«Une des choses qui rend cette crise économique historique, c’est que nous avons un choc à la fois sur l’offre et sur la demande »
Comment analysez-vous la crise économique actuelle ?
Dans un monde aussi intégré que le nôtre, les décisions des uns ont forcément des conséquences sur les autres. La crise actuelle nous montre que lorsqu’on fait le choix de la mondialisation, il faut maximiser toujours plus la coordination des décisions au niveau des instances de gouvernance mondiale.
Cette crise met également en lumière le niveau des inégalités entre pays, distinguant par exemple ceux qui ont des systèmes de santé robustes et ceux qui n’en n’ont pas, ou ceux dont les enfants peuvent continuer leur scolarité grâce aux moyens technologiques et ceux qui ne le peuvent pas.
Quelles peuvent en être des conséquences directes pour la RDC?
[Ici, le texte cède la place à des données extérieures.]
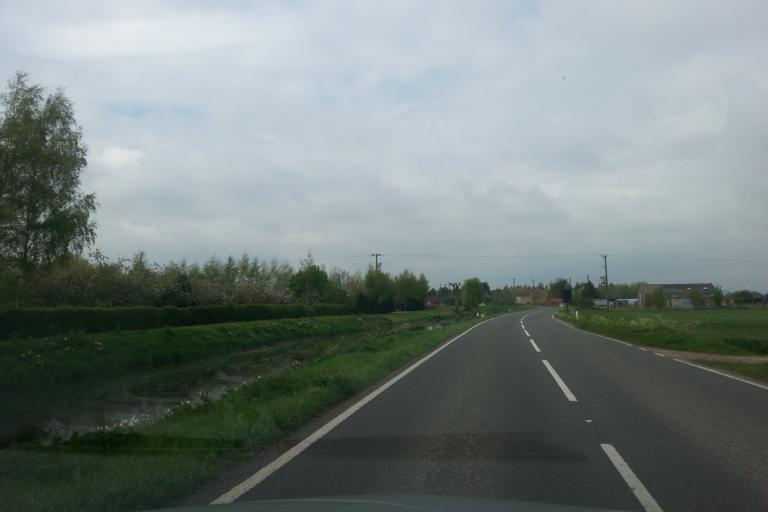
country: GB
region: England
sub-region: Norfolk
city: Outwell
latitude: 52.6061
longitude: 0.2493
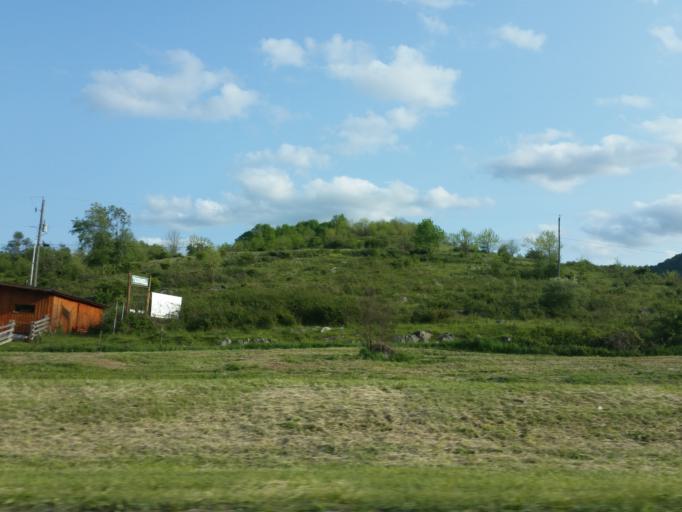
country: US
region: Virginia
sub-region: Tazewell County
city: Tazewell
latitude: 37.1196
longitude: -81.5825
Fin mars 2020, la Banque Centrale du Congo (BCC) prévoyait une croissance de 1,1% pour 2020, et il est probable que ce chiffe soit révisé à la baisse. Il est donc urgent de mettre en place un fonds de soutien aux entreprises pour assurer leur survie et préserver le plus d’emplois possible. Ce fonds pourrait être alimenté par une adjudication spéciale de bons du trésor. Une des choses qui rend cette crise économique historique, c’est que nous avons un choc à la fois sur l’offre et sur la demande. Il est donc important que les entreprises continuent à générer des revenus au risque d’occasionner des pertes d’emplois importantes qui entraineraient la dynamique économique dans un cercle vicieux (moins d’emplois entraine une demande plus faible, et une baisse de la demande occasionne une baisse des investissements…).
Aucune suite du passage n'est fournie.